Andrew Jackson, in the author's words, was "mild, polite, polished, benevolent, and democratic." It would not be in anyone's favor to question the validity of the his words, but to understand them with unrestrained faith in those words will help to insure complete insight into the book. Moreover, this book stresses the immortal fact that Jackson's private life had as much irony and agony as his political/outside life did. With those factors understood, Jackson's life and the times he lived in, will become clear to all.
The important point to understand about most things in this world is the nature of their origins, Andrew Jackson is no different. Born with no idea as to what his father looks like, Andrew Jackson Jr., third son from Elizabeth and Andrew Jackson Sr., will be raised at the home of Elizabeth's sister and brother-in-law, the Crawfords in the state of South Carolina. Andrew Jackson Sr. descended from a long line Ulster families that were thrown out of Ireland, seeking refuge in the United States, made their home in South Carolina. Jackson Sr., dying suddenly before his son's birth, left Andrew to grow up without a male parental figure.
Living in the Crawfords gave young Andrew little rewards; he was given very little schooling of basic reading, writing, and figuring. So, how, in fact, does a man that receives less education than the average American at that time, not to mention the likes of John Adams or Thomas Jefferson, be, in the many historians minds, greater than Adams or Jefferson? The long answer to that question will start when "Andy" as the young, and slim Jackson is called, attains to the age of 13.

★ ★ ★ ★

* [Given request a]: Write out the lines of the listing below, starting at the line that contains "scientific name: Geranium wlassovianum" and continuing through the final line of the listing.

* [Listing]:
★ ★ ★ ★

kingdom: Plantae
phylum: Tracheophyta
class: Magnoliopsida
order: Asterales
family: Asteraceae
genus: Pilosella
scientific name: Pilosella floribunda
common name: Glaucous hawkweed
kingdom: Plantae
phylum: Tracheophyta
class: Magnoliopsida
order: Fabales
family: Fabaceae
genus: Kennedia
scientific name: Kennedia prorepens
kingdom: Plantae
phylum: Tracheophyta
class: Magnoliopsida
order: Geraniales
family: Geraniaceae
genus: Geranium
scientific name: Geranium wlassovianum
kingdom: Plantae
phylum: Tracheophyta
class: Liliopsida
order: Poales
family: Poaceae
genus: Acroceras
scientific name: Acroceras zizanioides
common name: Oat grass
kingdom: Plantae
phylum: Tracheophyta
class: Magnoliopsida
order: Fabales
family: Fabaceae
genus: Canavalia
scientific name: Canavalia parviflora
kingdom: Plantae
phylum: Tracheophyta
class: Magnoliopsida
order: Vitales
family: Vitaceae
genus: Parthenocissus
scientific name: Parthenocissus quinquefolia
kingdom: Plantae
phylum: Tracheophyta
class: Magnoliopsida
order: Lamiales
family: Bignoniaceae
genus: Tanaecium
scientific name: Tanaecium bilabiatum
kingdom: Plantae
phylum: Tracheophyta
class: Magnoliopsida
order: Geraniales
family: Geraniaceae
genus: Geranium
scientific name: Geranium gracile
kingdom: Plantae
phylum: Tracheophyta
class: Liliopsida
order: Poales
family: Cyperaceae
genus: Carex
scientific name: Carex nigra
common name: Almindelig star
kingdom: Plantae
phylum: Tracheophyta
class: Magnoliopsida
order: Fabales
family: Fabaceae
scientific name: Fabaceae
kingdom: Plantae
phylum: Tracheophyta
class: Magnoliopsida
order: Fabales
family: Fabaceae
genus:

★ ★ ★ ★

* [Given request b]: According to the text about Andrew Jackson, at whose home was the young Jackson raised?

* [Written response a]:
scientific name: Geranium wlassovianum
kingdom: Plantae
phylum: Tracheophyta
class: Liliopsida
order: Poales
family: Poaceae
genus: Acroceras
scientific name: Acroceras zizanioides
common name: Oat grass
kingdom: Plantae
phylum: Tracheophyta
class: Magnoliopsida
order: Fabales
family: Fabaceae
genus: Canavalia
scientific name: Canavalia parviflora
kingdom: Plantae
phylum: Tracheophyta
class: Magnoliopsida
order: Vitales
family: Vitaceae
genus: Parthenocissus
scientific name: Parthenocissus quinquefolia
kingdom: Plantae
phylum: Tracheophyta
class: Magnoliopsida
order: Lamiales
family: Bignoniaceae
genus: Tanaecium
scientific name: Tanaecium bilabiatum
kingdom: Plantae
phylum: Tracheophyta
class: Magnoliopsida
order: Geraniales
family: Geraniaceae
genus: Geranium
scientific name: Geranium gracile
kingdom: Plantae
phylum: Tracheophyta
class: Liliopsida
order: Poales
family: Cyperaceae
genus: Carex
scientific name: Carex nigra
common name: Almindelig star
kingdom: Plantae
phylum: Tracheophyta
class: Magnoliopsida
order: Fabales
family: Fabaceae
scientific name: Fabaceae
kingdom: Plantae
phylum: Tracheophyta
class: Magnoliopsida
order: Fabales
family: Fabaceae
genus:

* [Written response b]: He was raised at the home of his mother Elizabeth's sister and brother-in-law, the Crawfords, in South Carolina.